Tennessee Gov. Bill Lee is all-in on dismantling the U.S. Department of Education and is leaving the door open to use federal funds to support his new school voucher program.
Last week, hours before President Donald Trump signed an executive order instructing his recently-appointed Education Secretary to begin the dissolution of the federal DOE, Lee reissued his support of Trump’s plan, telling reporters the state would be better off without the federal oversight of education.
“I am one who believes that the federal Department of Education is largely a bureaucratic problem for states,” Lee said, calling the federal government “too big, too cumbersome and too bureaucratic.”
The governor, who was set to attend the executive order signing, has been supportive of Trump’s plan to dismantle the Department of Education since at least November, when he said he “hopes it looks something like block-granting the dollars to states,” comparing the idea to a Medicaid block grant waiver that Trump approved in his first term, allowing Tennessee more discretion in spending money intended for Medicaid recipients.
In an op-ed published Wednesday, Lee called the DOE an “$80 billion failure,” and said that states were better off managing federal education funding, as had been the case prior to the DOE’s formation in 1979.
When he initially endorsed Trump’s plan, Lee declined to comment on whether he would use the funds to benefit his private school voucher program, which later passed in a January special session, partly urged by Trump to address immigration. For each of the last three years, including 2025 projections, the DOE has reportedly provided Tennessee between $3.36-3.66 billion.
On Thursday, with the voucher bill signed into law and the end of the DOE in sight, Lee suggested that the legislature could conceptually tap into the DOE money for vouchers.
“The funding from the federal government shouldn’t impact that strategy,” Lee said. “It should just continue to give us the resources necessary to fund the education for all the children of the state, both public and private, through education freedom scholarships or through traditional funding to our public schools.”
Lee noted that he expects to see a “ramp up” in the voucher program, but added that “the law, as it stands today in Tennessee, is how I view that it will be going forward, until the Legislature makes a decision to change.”
Educators and parents across the country have expressed concern that a lack of federal oversight could prevent some students, like those with disabilities or special needs, from receiving adequate and fair education.

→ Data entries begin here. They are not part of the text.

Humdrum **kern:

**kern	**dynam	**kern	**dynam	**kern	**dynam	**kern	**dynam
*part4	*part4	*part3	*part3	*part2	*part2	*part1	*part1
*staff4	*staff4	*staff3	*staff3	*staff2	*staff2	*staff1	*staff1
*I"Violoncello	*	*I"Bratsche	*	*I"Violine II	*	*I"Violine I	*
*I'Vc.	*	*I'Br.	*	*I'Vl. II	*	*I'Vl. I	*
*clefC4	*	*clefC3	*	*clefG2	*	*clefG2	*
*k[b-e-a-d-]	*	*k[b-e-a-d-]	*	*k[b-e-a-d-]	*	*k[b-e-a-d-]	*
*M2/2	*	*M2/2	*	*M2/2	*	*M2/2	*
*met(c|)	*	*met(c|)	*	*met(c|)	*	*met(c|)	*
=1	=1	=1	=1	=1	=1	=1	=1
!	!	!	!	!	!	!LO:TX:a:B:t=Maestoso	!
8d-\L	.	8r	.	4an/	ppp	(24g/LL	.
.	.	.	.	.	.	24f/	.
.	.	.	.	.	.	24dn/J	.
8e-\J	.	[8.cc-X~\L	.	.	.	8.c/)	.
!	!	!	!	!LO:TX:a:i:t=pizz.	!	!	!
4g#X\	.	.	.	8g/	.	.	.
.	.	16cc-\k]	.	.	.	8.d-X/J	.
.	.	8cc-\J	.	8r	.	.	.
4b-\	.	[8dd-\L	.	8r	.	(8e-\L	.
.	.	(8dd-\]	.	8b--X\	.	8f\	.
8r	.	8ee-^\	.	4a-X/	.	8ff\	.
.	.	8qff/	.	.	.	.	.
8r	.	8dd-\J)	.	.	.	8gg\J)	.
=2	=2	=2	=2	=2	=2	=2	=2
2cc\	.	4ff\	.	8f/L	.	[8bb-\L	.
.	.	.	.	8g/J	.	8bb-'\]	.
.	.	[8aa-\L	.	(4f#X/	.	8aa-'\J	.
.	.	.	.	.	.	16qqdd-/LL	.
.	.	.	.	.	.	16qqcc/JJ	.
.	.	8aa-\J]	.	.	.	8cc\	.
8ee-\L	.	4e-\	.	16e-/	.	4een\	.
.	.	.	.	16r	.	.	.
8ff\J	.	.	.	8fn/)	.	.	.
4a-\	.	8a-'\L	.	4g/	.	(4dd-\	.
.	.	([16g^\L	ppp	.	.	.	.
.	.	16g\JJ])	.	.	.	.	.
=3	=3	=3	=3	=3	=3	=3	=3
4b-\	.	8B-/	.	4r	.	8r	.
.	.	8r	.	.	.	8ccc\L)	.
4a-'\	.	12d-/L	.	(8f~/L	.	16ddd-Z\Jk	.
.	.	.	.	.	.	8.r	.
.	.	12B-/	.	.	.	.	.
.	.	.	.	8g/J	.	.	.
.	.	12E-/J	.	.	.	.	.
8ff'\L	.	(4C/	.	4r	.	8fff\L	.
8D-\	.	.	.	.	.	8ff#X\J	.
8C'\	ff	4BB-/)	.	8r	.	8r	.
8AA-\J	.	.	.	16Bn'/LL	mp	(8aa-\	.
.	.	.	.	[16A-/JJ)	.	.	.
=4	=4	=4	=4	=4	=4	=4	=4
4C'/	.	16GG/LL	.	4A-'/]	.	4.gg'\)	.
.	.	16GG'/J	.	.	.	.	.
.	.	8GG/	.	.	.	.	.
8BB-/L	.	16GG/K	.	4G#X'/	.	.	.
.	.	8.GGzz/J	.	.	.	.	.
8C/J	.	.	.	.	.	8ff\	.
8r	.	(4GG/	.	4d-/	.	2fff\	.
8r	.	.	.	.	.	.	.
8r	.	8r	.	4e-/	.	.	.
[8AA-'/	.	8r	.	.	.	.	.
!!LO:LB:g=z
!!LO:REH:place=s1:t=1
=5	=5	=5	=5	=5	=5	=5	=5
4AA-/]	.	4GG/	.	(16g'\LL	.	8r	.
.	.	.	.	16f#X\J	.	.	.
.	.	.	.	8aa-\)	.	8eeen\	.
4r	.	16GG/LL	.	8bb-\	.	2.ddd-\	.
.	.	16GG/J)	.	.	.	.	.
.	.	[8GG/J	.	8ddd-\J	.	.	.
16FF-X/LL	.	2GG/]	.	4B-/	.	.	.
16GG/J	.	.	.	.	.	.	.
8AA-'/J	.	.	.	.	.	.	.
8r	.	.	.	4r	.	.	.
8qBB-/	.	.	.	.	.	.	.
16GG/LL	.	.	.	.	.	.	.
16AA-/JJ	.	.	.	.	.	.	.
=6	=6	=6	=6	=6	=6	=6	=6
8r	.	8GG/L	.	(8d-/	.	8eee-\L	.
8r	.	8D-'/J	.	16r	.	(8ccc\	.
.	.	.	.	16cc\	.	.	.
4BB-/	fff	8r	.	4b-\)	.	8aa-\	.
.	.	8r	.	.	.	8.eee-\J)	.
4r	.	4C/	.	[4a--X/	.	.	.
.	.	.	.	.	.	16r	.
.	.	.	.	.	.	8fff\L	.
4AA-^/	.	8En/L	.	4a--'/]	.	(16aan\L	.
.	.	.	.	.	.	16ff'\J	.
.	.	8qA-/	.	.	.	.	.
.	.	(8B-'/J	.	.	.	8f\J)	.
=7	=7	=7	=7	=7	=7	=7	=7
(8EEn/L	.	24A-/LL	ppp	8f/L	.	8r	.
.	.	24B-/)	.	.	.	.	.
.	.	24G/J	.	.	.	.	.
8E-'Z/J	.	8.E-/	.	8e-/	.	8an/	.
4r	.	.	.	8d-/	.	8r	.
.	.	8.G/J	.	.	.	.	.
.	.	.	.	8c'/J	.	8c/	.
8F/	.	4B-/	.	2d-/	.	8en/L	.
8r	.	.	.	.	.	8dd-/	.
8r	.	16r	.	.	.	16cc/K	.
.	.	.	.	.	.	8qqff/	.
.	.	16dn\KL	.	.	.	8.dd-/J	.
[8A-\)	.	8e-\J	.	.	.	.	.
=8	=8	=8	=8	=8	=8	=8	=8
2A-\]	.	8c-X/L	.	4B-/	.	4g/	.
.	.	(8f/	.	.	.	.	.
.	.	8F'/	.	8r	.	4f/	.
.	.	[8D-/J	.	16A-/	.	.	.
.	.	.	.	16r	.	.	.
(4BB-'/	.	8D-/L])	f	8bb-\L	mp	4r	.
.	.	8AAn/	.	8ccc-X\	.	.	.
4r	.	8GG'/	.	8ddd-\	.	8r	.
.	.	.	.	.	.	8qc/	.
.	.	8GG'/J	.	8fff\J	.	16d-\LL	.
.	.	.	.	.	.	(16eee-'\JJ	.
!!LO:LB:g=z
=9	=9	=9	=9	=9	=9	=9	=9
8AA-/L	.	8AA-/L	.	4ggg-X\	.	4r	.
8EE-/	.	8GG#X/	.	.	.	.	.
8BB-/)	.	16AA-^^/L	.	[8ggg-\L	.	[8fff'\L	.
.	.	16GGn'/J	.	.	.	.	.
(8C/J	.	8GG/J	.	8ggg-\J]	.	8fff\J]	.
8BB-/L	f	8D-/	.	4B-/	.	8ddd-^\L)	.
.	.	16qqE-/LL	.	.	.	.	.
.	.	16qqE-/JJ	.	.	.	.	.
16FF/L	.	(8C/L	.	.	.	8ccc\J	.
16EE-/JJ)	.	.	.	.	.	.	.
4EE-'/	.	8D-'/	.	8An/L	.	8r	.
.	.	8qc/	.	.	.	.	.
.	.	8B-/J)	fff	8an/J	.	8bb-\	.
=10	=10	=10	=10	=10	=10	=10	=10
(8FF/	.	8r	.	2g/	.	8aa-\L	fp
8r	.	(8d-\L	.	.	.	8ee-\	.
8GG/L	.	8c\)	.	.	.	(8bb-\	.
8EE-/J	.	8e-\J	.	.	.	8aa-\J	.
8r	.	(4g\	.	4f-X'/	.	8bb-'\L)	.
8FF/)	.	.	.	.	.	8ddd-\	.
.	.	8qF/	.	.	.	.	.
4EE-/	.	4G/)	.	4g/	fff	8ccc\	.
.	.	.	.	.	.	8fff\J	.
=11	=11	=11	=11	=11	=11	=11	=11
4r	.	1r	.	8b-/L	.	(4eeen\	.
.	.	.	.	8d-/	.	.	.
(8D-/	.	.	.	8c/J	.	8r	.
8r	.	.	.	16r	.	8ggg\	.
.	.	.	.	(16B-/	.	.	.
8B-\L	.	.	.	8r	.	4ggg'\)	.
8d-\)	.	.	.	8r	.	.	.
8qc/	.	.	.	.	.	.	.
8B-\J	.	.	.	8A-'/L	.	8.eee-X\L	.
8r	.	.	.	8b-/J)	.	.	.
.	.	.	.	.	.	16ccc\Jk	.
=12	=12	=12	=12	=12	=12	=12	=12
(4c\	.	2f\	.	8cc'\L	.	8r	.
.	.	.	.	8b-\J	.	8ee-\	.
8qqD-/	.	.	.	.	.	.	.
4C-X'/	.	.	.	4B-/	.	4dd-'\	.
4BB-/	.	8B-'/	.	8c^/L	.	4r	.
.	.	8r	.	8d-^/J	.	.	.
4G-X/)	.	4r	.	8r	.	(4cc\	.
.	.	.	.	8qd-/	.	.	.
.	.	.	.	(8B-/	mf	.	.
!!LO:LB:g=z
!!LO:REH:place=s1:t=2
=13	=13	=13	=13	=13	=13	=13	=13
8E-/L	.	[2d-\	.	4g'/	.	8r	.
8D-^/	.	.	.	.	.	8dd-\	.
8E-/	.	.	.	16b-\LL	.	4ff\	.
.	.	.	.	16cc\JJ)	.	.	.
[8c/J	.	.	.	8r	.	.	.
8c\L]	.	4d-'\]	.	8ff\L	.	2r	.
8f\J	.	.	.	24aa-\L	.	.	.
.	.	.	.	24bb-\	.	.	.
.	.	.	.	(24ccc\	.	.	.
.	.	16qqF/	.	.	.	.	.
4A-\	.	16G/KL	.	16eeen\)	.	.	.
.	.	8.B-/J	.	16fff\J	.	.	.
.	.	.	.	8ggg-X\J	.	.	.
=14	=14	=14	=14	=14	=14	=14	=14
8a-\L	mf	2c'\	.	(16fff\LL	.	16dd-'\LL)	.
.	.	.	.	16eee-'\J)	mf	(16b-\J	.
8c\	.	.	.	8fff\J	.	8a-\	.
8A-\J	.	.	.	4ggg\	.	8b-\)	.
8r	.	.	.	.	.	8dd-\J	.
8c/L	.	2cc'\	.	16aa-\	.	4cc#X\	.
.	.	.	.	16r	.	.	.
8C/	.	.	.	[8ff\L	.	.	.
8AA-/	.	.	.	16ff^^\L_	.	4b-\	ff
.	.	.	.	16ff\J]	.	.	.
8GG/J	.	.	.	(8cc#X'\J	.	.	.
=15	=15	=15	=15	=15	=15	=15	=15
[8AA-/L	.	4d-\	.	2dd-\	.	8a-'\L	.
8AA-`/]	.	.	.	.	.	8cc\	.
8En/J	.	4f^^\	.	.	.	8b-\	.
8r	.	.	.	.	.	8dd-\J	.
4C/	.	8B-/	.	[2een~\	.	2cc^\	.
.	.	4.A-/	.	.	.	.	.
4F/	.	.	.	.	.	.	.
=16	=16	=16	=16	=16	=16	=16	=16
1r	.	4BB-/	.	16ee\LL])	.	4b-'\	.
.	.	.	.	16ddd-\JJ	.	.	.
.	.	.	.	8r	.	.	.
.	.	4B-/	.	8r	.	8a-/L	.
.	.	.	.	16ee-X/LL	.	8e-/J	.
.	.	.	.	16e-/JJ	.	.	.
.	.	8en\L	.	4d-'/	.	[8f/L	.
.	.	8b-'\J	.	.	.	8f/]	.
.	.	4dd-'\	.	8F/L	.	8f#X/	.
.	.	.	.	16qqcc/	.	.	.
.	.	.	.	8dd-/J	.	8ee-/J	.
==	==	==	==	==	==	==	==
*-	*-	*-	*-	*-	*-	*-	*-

“If successful, Trump’s continued actions will hurt all students by sending class sizes soaring, cutting job training programs, making higher education more expensive and out of reach for middle-class families, taking away special education services for students with disabilities, and gutting student civil rights protections,” National Education Association President Becky Pringle said in a statement, calling supporters “anti-public education.”
Lee dismissed those concerns, arguing that the state is better equipped to manage those students than the federal government, repeating a common refrain that the states know best how to handle education.
“I don’t have one bit of concern about a lack of services or a lack of educational opportunities for children when the federal Department of Education is removed,” Lee said.
Lee’s wholesale support of a Trump plan before the details have been shared echoes his alignment with Trump’s deportation policies, which Lee loudly supported and urged other Republican governors to support before Trump was in office or had shared specifics.
On the other hand, Lee continued his streak of refusing to comment on pending Tennessee legislation when he was asked about several measures that have been through statewide legislative committees, including a bill that would allow school boards to deny undocumented students education, in a direct challenge to U.S. Supreme Court precedent.
“I can’t speak to how I feel about that, because that’s not been decided yet,” Lee said, adding that he was broadly supportive of addressing what he described as issues caused by illegal immigration, “including how they impact our education system.
Though he lacked details, the governor said ending the DOE would benefit Tennessee because more money would be spent at the state level.
“That’s more dollars directly spent on education services for children, and not on jobs in D.C.,” Lee said.
Asked if the state would have to replicate any of the administrative roles being axed in the federal department of education — or the “bureaucracy” described by Lee — the governor was unsure.
“We have no idea what’s coming,” Lee said. “We’ll know a lot more, probably after today, and then we’ll begin to plan to work with the federal government on being a good partner.”